Restate the data exactly as given and keep the pictures out.

[Body or hand keypoint data]
┌──
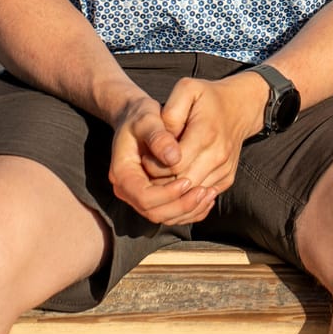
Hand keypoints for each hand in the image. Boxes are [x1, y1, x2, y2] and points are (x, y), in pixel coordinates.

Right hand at [107, 95, 202, 224]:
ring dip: (188, 210)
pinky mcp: (153, 197)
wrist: (137, 119)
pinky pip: (171, 213)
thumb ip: (158, 136)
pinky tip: (207, 197)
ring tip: (210, 194)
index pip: (144, 197)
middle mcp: (128, 190)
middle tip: (205, 191)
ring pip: (165, 216)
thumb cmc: (141, 116)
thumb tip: (174, 158)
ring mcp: (140, 196)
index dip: (167, 194)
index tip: (188, 180)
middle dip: (181, 206)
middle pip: (154, 212)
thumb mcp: (146, 119)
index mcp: (122, 174)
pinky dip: (190, 210)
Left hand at [139, 73, 269, 225]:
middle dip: (160, 182)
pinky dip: (187, 195)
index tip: (145, 156)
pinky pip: (203, 197)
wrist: (241, 106)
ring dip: (172, 191)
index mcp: (205, 134)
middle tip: (148, 171)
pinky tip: (176, 182)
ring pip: (192, 194)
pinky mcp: (227, 178)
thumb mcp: (187, 89)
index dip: (153, 166)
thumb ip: (170, 113)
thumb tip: (163, 142)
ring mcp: (225, 169)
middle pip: (181, 184)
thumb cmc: (209, 97)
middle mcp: (218, 155)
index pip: (173, 166)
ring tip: (160, 176)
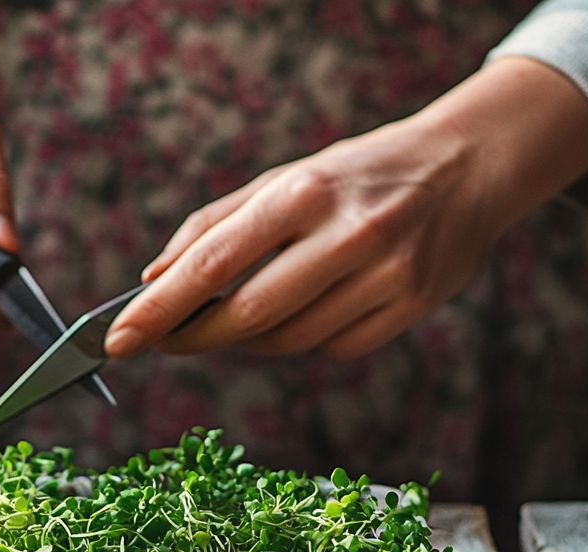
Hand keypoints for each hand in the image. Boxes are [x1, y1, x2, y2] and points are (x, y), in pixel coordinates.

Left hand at [106, 58, 587, 359]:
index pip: (213, 263)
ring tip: (250, 307)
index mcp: (304, 192)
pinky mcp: (411, 307)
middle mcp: (348, 234)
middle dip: (195, 337)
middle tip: (163, 342)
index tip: (119, 338)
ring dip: (251, 336)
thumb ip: (214, 227)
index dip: (160, 309)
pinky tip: (317, 306)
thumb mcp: (283, 178)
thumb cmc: (355, 174)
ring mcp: (386, 276)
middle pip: (248, 316)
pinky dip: (306, 338)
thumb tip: (152, 280)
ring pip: (288, 340)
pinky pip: (332, 348)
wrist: (468, 168)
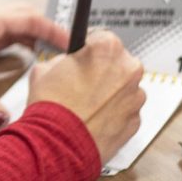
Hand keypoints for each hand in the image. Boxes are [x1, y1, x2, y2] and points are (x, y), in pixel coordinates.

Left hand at [0, 4, 68, 126]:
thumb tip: (4, 118)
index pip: (30, 18)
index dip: (54, 29)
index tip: (74, 42)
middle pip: (25, 15)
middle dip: (48, 28)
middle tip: (67, 47)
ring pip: (13, 24)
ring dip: (33, 34)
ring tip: (51, 53)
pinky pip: (2, 34)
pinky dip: (18, 41)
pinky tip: (22, 56)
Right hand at [27, 30, 145, 163]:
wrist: (57, 143)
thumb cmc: (52, 106)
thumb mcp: (45, 68)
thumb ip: (64, 60)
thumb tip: (69, 62)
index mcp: (107, 48)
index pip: (102, 37)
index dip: (89, 49)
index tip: (84, 57)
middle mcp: (127, 69)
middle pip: (118, 62)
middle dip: (103, 70)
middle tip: (83, 81)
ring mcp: (135, 96)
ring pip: (124, 87)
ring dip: (110, 91)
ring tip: (87, 103)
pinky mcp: (136, 120)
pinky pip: (126, 110)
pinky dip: (114, 112)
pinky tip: (94, 116)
└──
■ Reply to the exercise:
Hand keypoints for each hand in the image. Boxes are [x1, y1, x2, y2] and points are (x, y), in pixel coordinates.

Right hand at [107, 95, 202, 224]:
ring dip: (188, 210)
pinky mcp: (153, 197)
wrist: (137, 119)
pinky pip: (171, 213)
thumb ip: (158, 136)
pinky tip: (207, 197)
ring tip: (210, 194)
index pip: (144, 197)
middle mcp: (128, 190)
middle tip: (205, 191)
ring pip: (165, 216)
thumb cmc: (141, 116)
thumb tip: (174, 158)
ring mcp: (140, 196)
index dip: (167, 194)
index tip: (188, 180)
middle dip: (181, 206)
middle pip: (154, 212)
thumb mcp: (146, 119)
index mcp: (122, 174)
pinky dip: (190, 210)
Left hand at [139, 73, 269, 225]:
middle dip: (160, 182)
pinky dip: (187, 195)
index tip: (145, 156)
pinky pip: (203, 197)
wrist: (241, 106)
ring dip: (172, 191)
index mcp: (205, 134)
middle tip: (148, 171)
pinky tip: (176, 182)
ring pip: (192, 194)
pinky mcp: (227, 178)
thumb mcp: (187, 89)
index dip: (153, 166)
thumb ip: (170, 113)
thumb tip: (163, 142)
ring mcp: (225, 169)
middle pip: (181, 184)
thumb cmc: (209, 97)
middle mcp: (218, 155)
index pip: (173, 166)
ring tip: (160, 176)
Hand keypoints for each hand in the image. Boxes are [x1, y1, x2, y2] and points are (x, y), in pixel coordinates.

Left hand at [106, 58, 587, 359]:
index pip: (213, 263)
ring tip: (250, 307)
index mcp: (304, 192)
pinky mcp: (411, 307)
middle mcp: (348, 234)
middle dip: (195, 337)
middle tip: (163, 342)
index tip: (119, 338)
ring dip: (251, 336)
thumb ip: (214, 227)
index dip: (160, 309)
pinky tip: (317, 306)
thumb mcp: (283, 178)
thumb cmc: (355, 174)
ring mcp: (386, 276)
middle pip: (248, 316)
pinky dip: (306, 338)
thumb tip: (152, 280)
ring pip: (288, 340)
pinky pip: (332, 348)
wrist: (468, 168)
Hand keypoints for each hand in the image. Boxes are [x1, y1, x2, y2] and points are (x, y), in pixel coordinates.

Left hand at [0, 4, 68, 126]:
thumb tip: (4, 118)
index pip: (30, 18)
index dip: (54, 29)
index tip: (74, 42)
middle pip: (25, 15)
middle dip: (48, 28)
middle tip: (67, 47)
ring pip: (13, 24)
ring dip: (33, 34)
ring tip: (51, 53)
pinky pip: (2, 34)
pinky dip: (18, 41)
pinky tip: (22, 56)
Right hand at [27, 30, 145, 163]:
wrist: (57, 143)
thumb cmc: (52, 106)
thumb mcp: (45, 68)
thumb ip: (64, 60)
thumb tip: (69, 62)
index mcp: (107, 48)
index pip: (102, 37)
index dip: (89, 49)
index tip: (84, 57)
middle mcp: (127, 69)
middle pip: (118, 62)
middle dip: (103, 70)
middle tip: (83, 81)
ring mcp: (135, 96)
ring pip: (124, 87)
ring dip: (110, 91)
ring tip: (87, 103)
pinky mcp: (136, 120)
pinky pip: (126, 110)
pinky dip: (114, 112)
pinky tip: (94, 116)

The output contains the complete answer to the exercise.